The game data processing equipment is used for receiving the game environment data, performing data type conversion on the game environment data to obtain game training interaction data in a standard data format, and sending the game training interaction data to a second server;

the second server is used for receiving the game training interaction data, training a neural network model according to the game training interaction data to obtain a current game action and a current game rewarding value corresponding to the current game output by the neural network model, stopping training the neural network model when the current game rewarding value reaches a preset game rewarding threshold value, outputting the current game action, and generating a game model file corresponding to the current game, wherein each game is connected into the same set of neural network model for training.

8. A game data processing device, the device comprising:

the system comprises an acquisition module, a first server and a second server, wherein the acquisition module is used for acquiring game environment data corresponding to a current game from the first server, the first server is used for acquiring game environment data corresponding to a plurality of games, and the current game is any one of the plurality of games;

the sending module is used for sending the game training interaction data to a second server so that the second server trains a neural network model according to the game training interaction data to obtain a current game action and a current game rewarding value corresponding to the current game output by the neural network model, stopping training the neural network model when the current game rewarding value reaches a preset game rewarding threshold value, outputting the current game action, and generating a game model file corresponding to the current game, wherein each game is connected with the same set of neural network model for training.

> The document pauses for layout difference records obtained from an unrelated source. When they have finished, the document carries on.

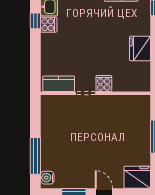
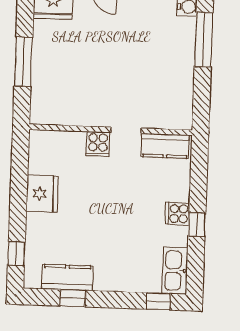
window: (35, 21) -> (197, 225), moved
cooker: (49, 25) -> (177, 214), moved

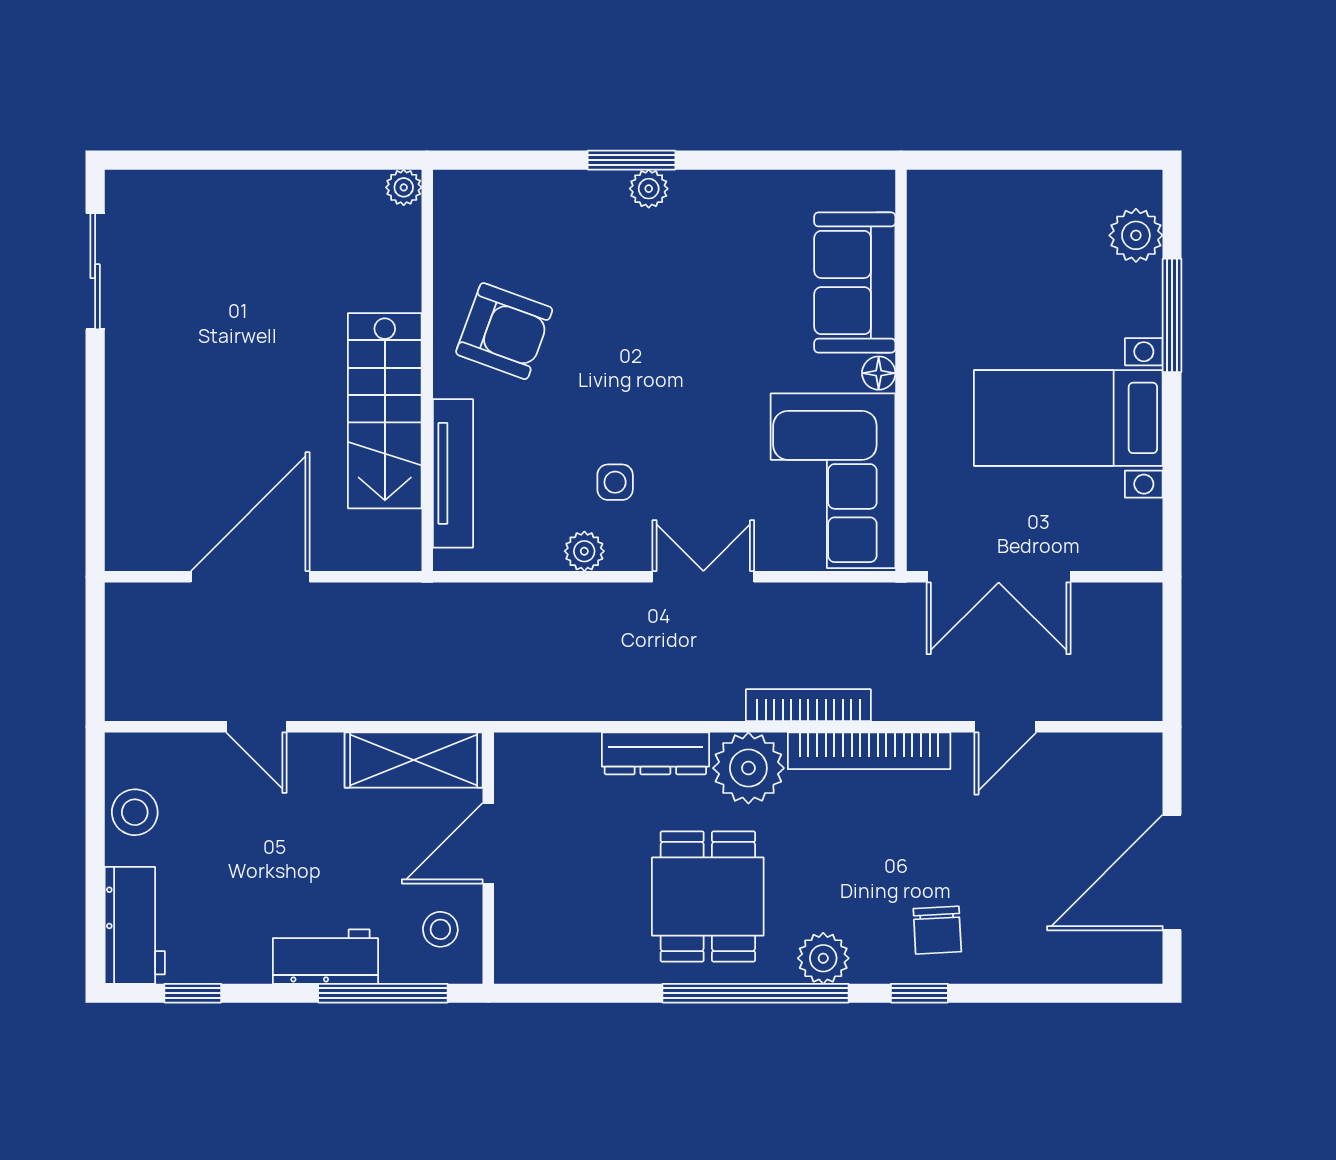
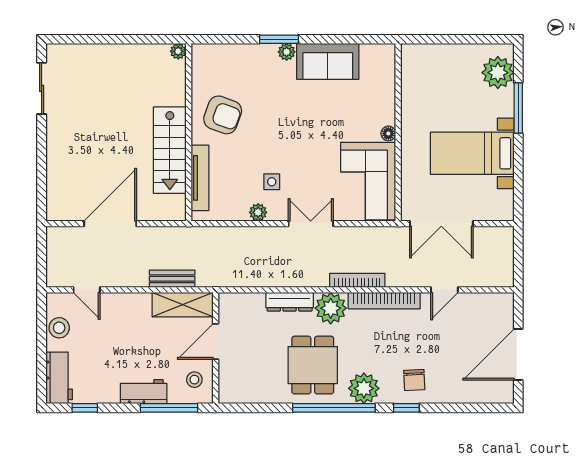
plant: (1136, 235) -> (498, 73), width x1.36, depth x1.36
sofa: (855, 283) -> (328, 61), moved, turned -90
bench: (390, 701) -> (172, 279), added
door: (256, 727) -> (87, 290), moved
plant: (823, 958) -> (364, 388), width x1.36, depth x1.36

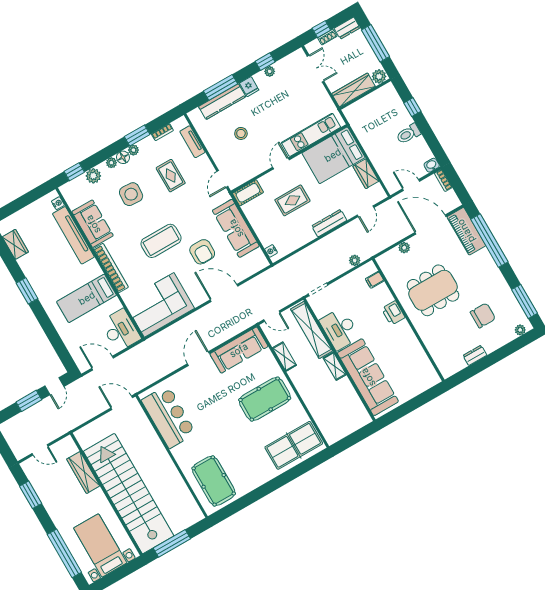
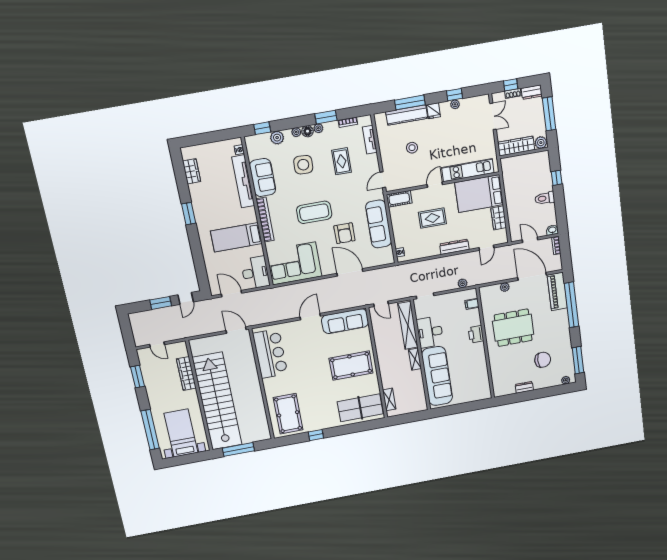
shelving: (284, 357) -> (389, 399), moved
window: (255, 496) -> (316, 435), added

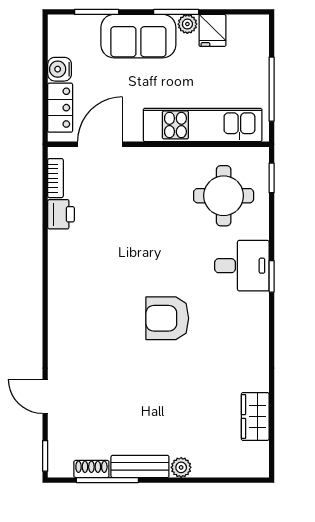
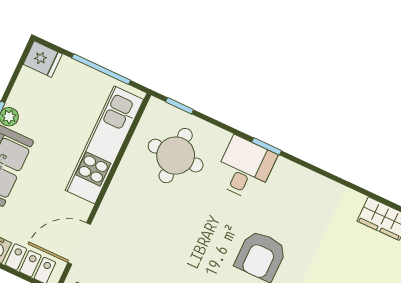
fridge: (212, 30) -> (43, 59), moved
door: (100, 144) -> (79, 244), hinge flipped

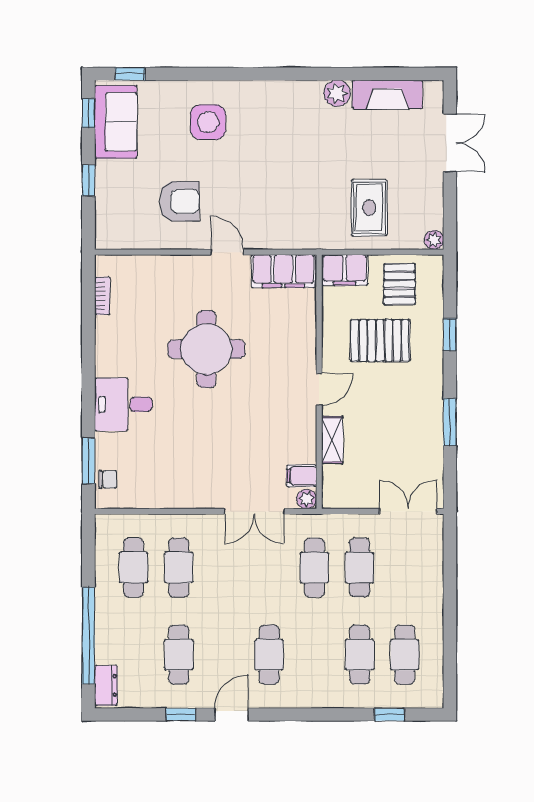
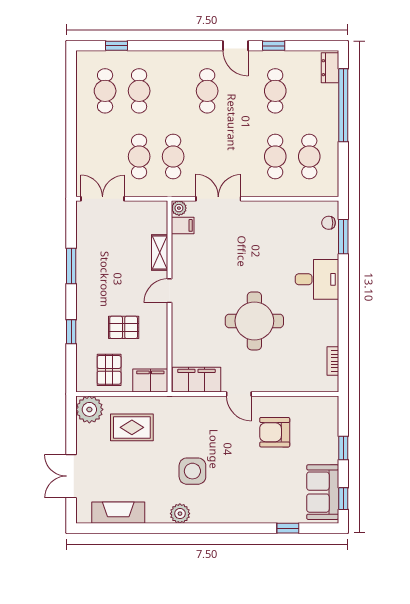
window: (130, 74) -> (288, 528), moved
plant: (337, 93) -> (180, 514), moved
side table: (208, 122) -> (192, 471), moved
rug: (369, 208) -> (132, 427), turned 90
plant: (434, 240) -> (89, 409), width x1.88, depth x1.88
pallet: (380, 340) -> (124, 327), width x0.67, depth x0.71
double door: (408, 511) -> (103, 199), swing flipped
door: (232, 715) -> (235, 46), hinge flipped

9. A computer device comprising a memory, a processor and a computer program stored on the memory and executable on the processor, characterized in that the processor implements the steps of the method according to any one of claims 1 to 6 when the computer program is executed by the processor.

10. A computer readable storage medium, on which a computer program is stored, characterized in that the computer program, when being executed by a processor, implements the steps of the method of any of claims 1 to 6.